De afgelopen tien jaar heeft Inez van Lamsweerde het circuit van de kunst- en modefotografie van nieuwe wetten voorzien. In Hamburg loopt nu een retrospectieve. De bijhorende catalogus is meteen ook de eerste monografie van de Amsterdamse beeldenafstofster.

Sommige modefotografen overstijgen hun vaak vluchtige discipline. Zij maken beelden die voor iedereen iets betekenen en iedereen iets kunnen bijbrengen, tenminste meer dan de prijs van ontwerpersjurken of de modesferen van het seizoen.

Zie de Britse bijna-veteraan Nick Knight bijvoorbeeld, of, als ze zich inspannen, jongere talenten als Steven Klein of David Sims. Ook Inez van Lamsweerde mag de selecte kring vervoegen. Ze houdt er overigens twee carrières op na, eentje als leverancier aan de modepers, eentje als kunstfotografe tout court. Wat ze produceert voor magazines als Vogue, The Face, Visionaire, V of Numéro maakt ze samen met haar partner Vinoodh Matadin; het oeuvre bestemd voor witte galeriemuren schiet ze alleen. Wat niet impliceert dat haar modieuze output louter bandwerk is: in alle van Lamsweerde-foto’s keren steeds dezelfde kenmerken en thema’s terug, of ze nu op luxepapier afgedrukt staan dan wel uitvergroot glimmen op plexiglas.

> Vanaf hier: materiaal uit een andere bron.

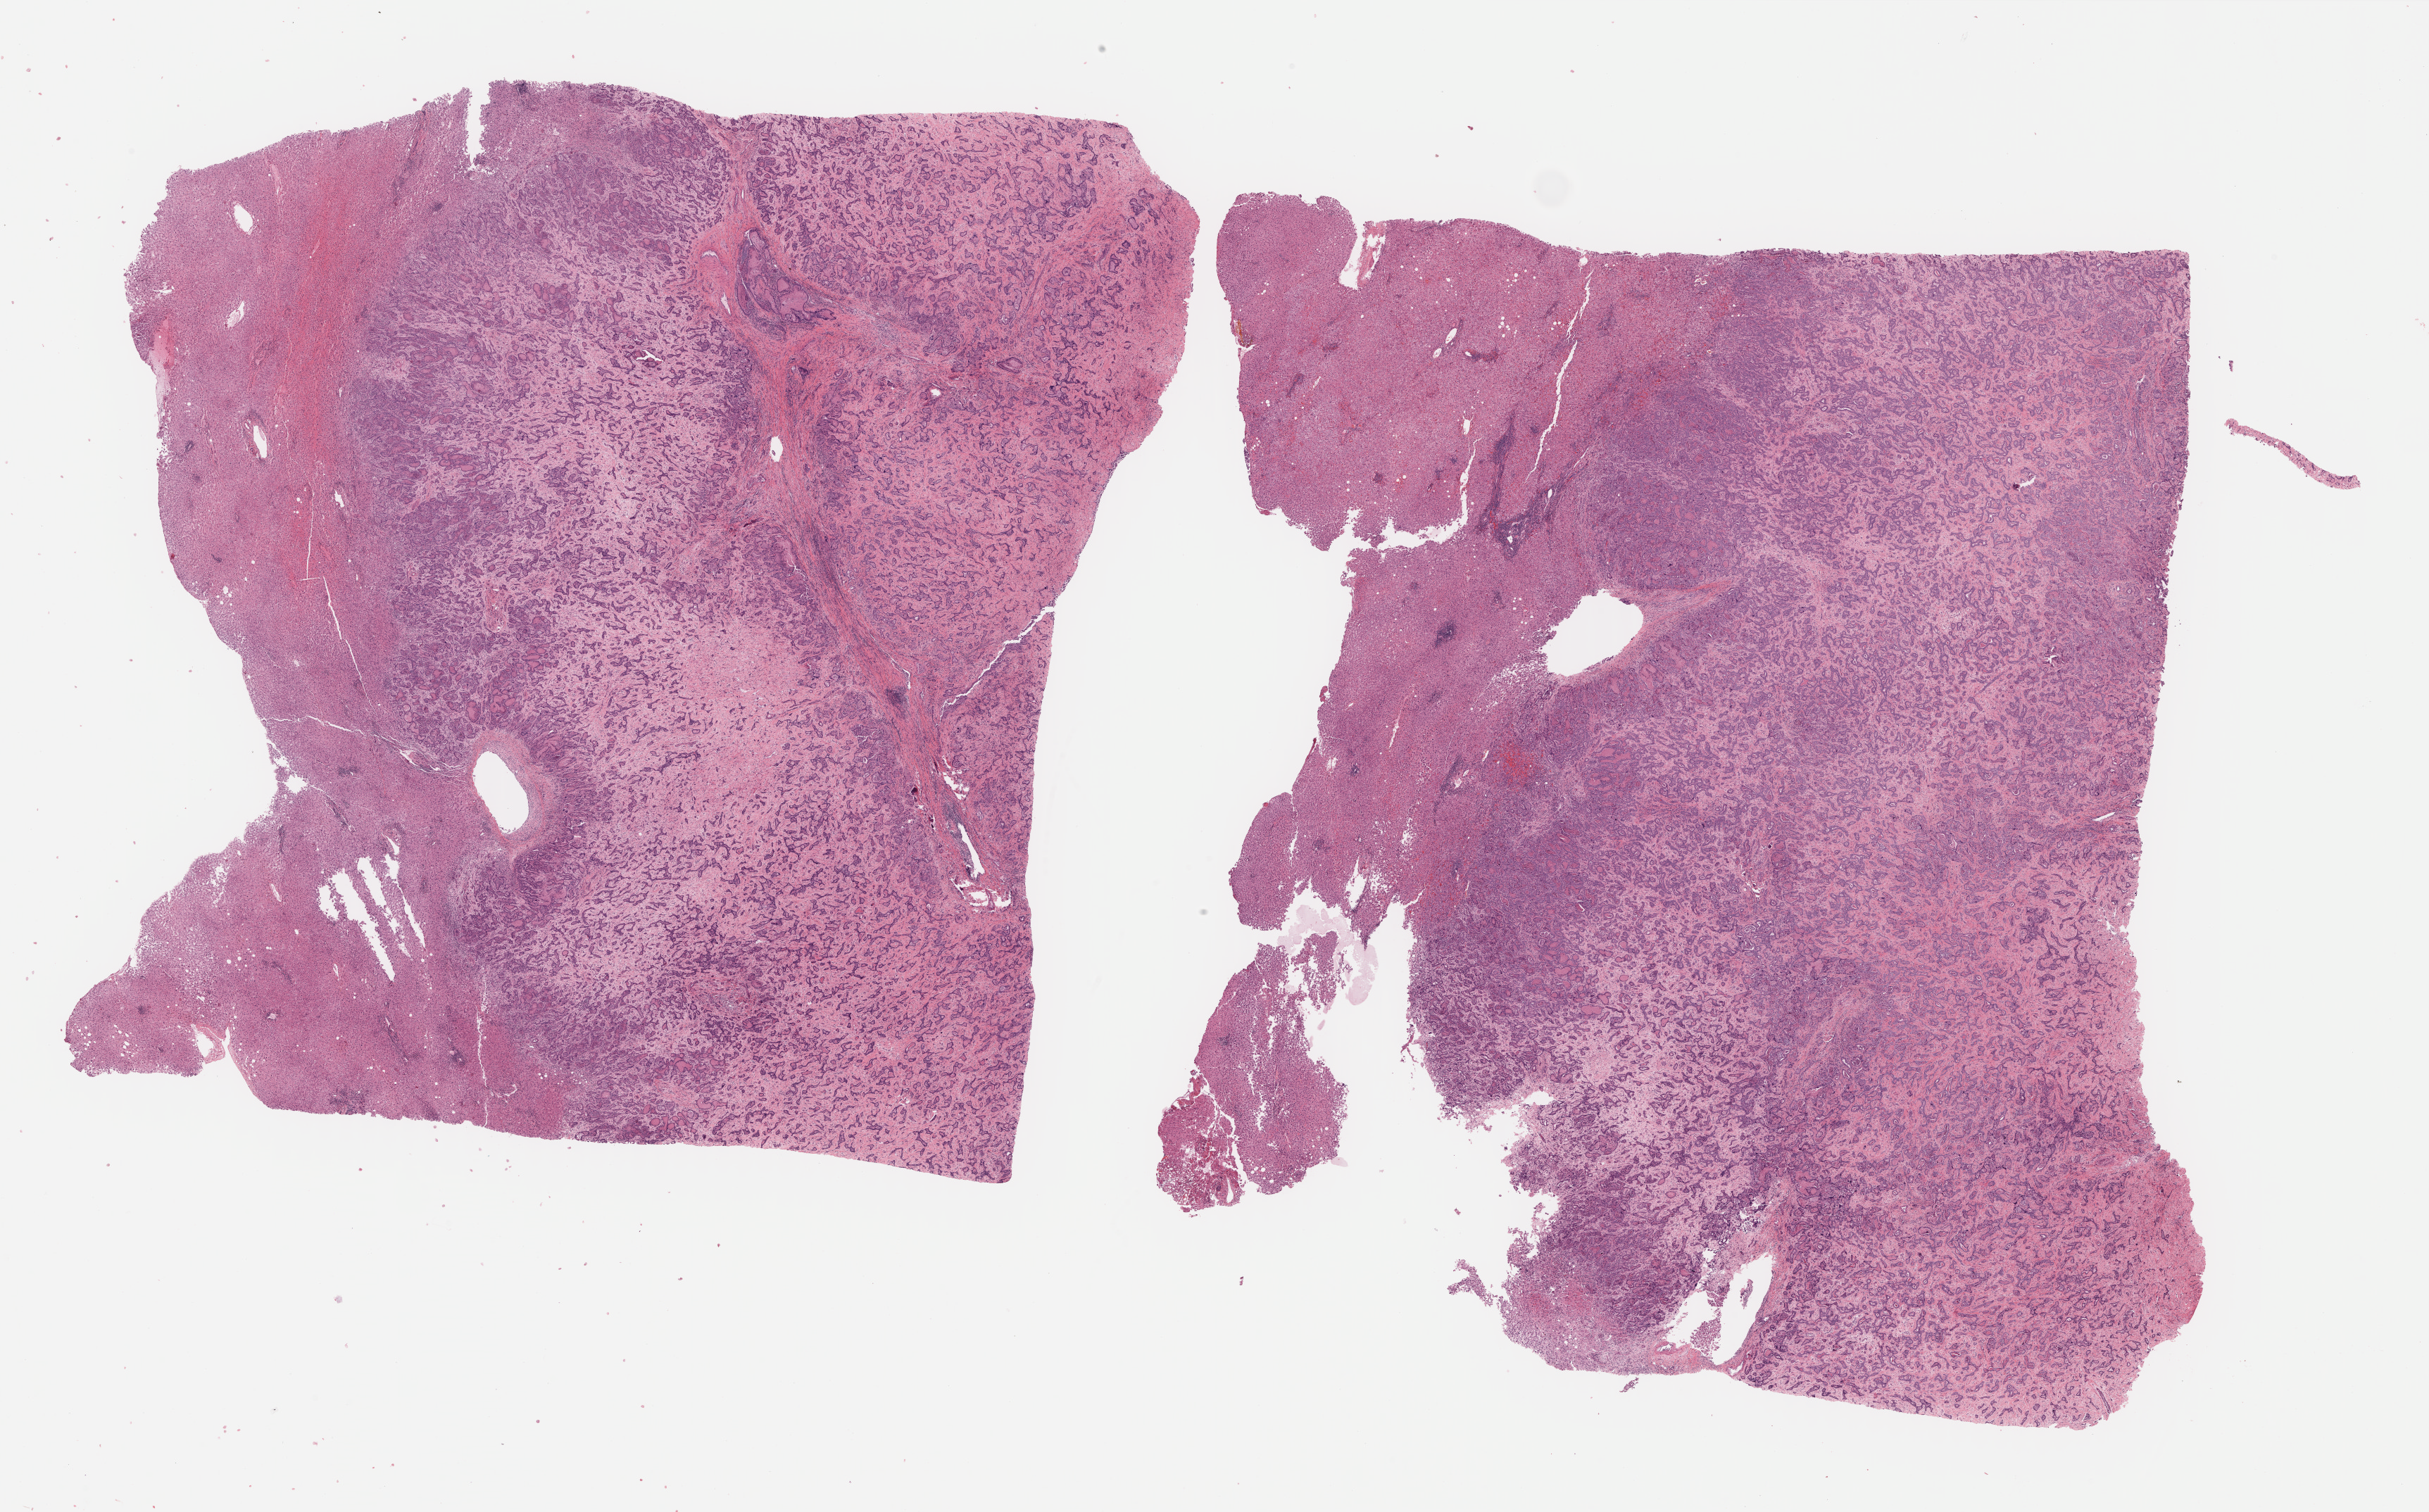
H&E whole-slide image — shown as a low-resolution overview of the whole scanned area (about 27.9 x 17.4 mm); formalin-fixed paraffin-embedded (FFPE) diagnostic section; primary tumour sample from the bile duct. Patient: male, age at initial diagnosis 66 years. Histologic grade: G2 (moderately differentiated).
- pathologic diagnosis: Cholangiocarcinoma (intrahepatic bile duct)
- AJCC pathologic stage: I (6th edition)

Sommige van haar modefoto’s duiken dus ook op bij tentoonstellingen; de hele woordenstorm rond kunst-versus-mode die een tijdje geleden oplaaide en weer ging liggen, is gelukkig aan van Lamsweerde voorbijgegaan. Haar stijl is altijd herkenbaar: afgemeten clean, haarscherp, iconisch, statisch, geluidloos, maar niet koud of klinisch, hoewel het balanceren blijft.

Van Lamsweerde houdt van gelaagdheid en dubbelzinnigheid. Het oog ziet het geheel, maar de geest zoekt naar de ingrediënten.

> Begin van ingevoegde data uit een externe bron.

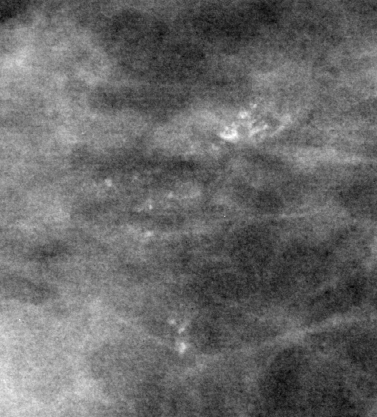
Cropped region of a digitized screen-film mammogram centred on a radiologist-marked abnormality, right breast, CC view.
Marked abnormality: calcifications, morphology pleomorphic / fine linear branching, distribution clustered; BI-RADS assessment category 4; subtlety rating 3 on a 1 (subtle) to 5 (obvious) scale; pathology (as recorded): benign.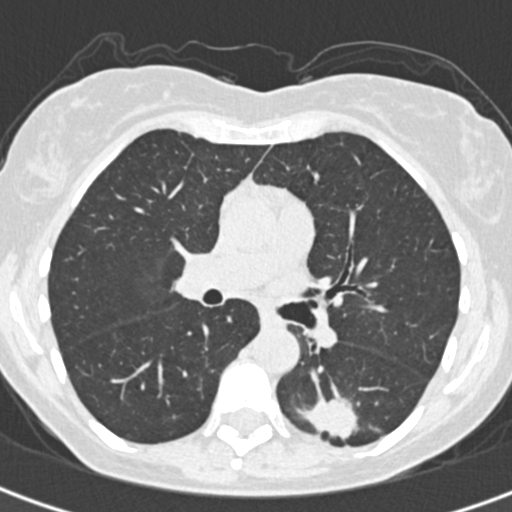
Low-dose screening chest CT, one axial slice; slice 196 of 328 in the series (ordered by position); 120 kVp; lung window (W 1500 / L -600 HU); 1 mm slice thickness; 512 × 512 image matrix.
Outlined on this slice (manually delineated by an expert):
- lesion 1 (tumor, lower lobe of left lung): bounding box (x1, y1, x2, y2) in pixels: (303, 399, 357, 439)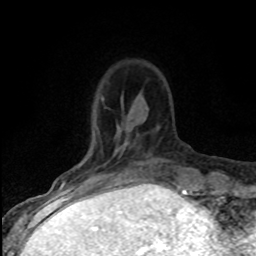
Breast MRI (dynamic contrast-enhanced), one axial slice; position 20 of 80 along the scan axis; cropped to one breast; dynamic contrast-enhanced series, time point 2 of 8 at this slice position (early post-contrast); 1.5 T; TE 4.2 ms, TR 7.1 ms; 2 mm slice thickness; 256 × 256 image matrix. Female patient.
Structures marked on this image (semi-automatically segmented with operator editing):
- enhancing-tissue mask used for the functional tumour volume (all voxels passing the contrast-enhancement thresholds inside the analysis volume; usually the tumour): bounding box <61,151,124,186> (left, top, right, bottom; pixels)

In haar begindagen was Inez van Lamsweerde dol op naar de seventies verwijzende stijlelementen (lipgloss, Bourdin-eske glamour, gladgeföhnde kapsels) én op haar paintbox, het computerprogramma dat haar in staat stelde elk storend detail weg te werken en haar gefotografeerde onderwerpen om te toveren tot ongenaakbare creaturen, glimmend van kop tot teen, met verlengde benen en parelwitte tanden.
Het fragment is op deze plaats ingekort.